Published on April 22nd, 2016 | by Don Guillory0
Elvis And Nixon
Elvis Presley has always been a mystery to me. I never understood the fascination around him and the length at which his fans adore him. Growing up in the south, his image and legend permeated throughout the culture and made it impossible to criticize him or his music. He was infallible. Nixon, on the other hand, is universally loathed for having a Presidential administration built on division and corruption. Through one bold idea, on the part of Presley, they cross paths. Elvis and Nixon, sounds as though it would be perfect for an 80s sitcom, however, the reality of this interaction is put on display through this film. In total, the film is fun in that it gives a bit of insight as to what their interaction may have been like, given their personalities and styles, however, there is a lack of depth with anyone in the film. Michael Shannon’s (Midnight Special, Man of Steel) portrayal of Elvis comes off as wooden and lacking any personality.
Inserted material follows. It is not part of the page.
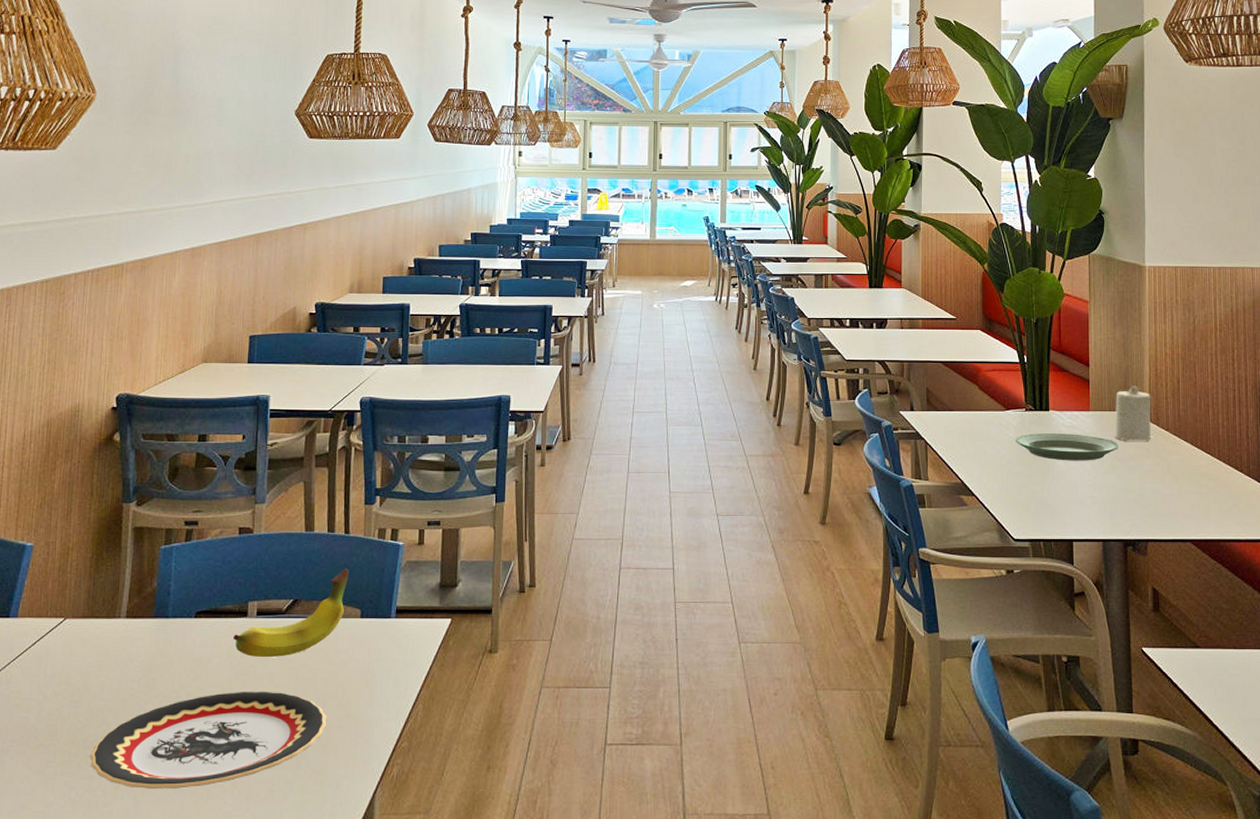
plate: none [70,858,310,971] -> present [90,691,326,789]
I felt as though I was watching an impersonator on screen rather an actor portraying a character. Kevin Spacey (House of Cards) plays a strong Nixon in which you feel a little bit of sympathy for the President considering the circumstances that he finds himself in toward the end of his first term. Unfortunately, due to his character Frank Underwood on House of Cards, audiences will feel as though it is President Underwood playing Nixon. There isn’t much space between the two characters that he plays. There also isn’t much space between Elvis and Nixon with their approach to social ills and the American landscape.
There is very little this film offers other than an imagining of what possibly took place due to now recordings of their meeting other than a photo. In that sense, it is an interesting “what if” piece. The imagination of the filmmakers allows us to question who these two men and the circumstances that faced America during 1971. Although provocative in its approach, it doesn’t allow for much growth or ability to connect with any of the characters. It has its fun and funny moments, which will keep audiences interested, but nothing that will have them talking about the film well after they have seen it. Through the portrayals by Shannon and Spacey, I find myself liking Nixon a little more and hating Elvis a little less.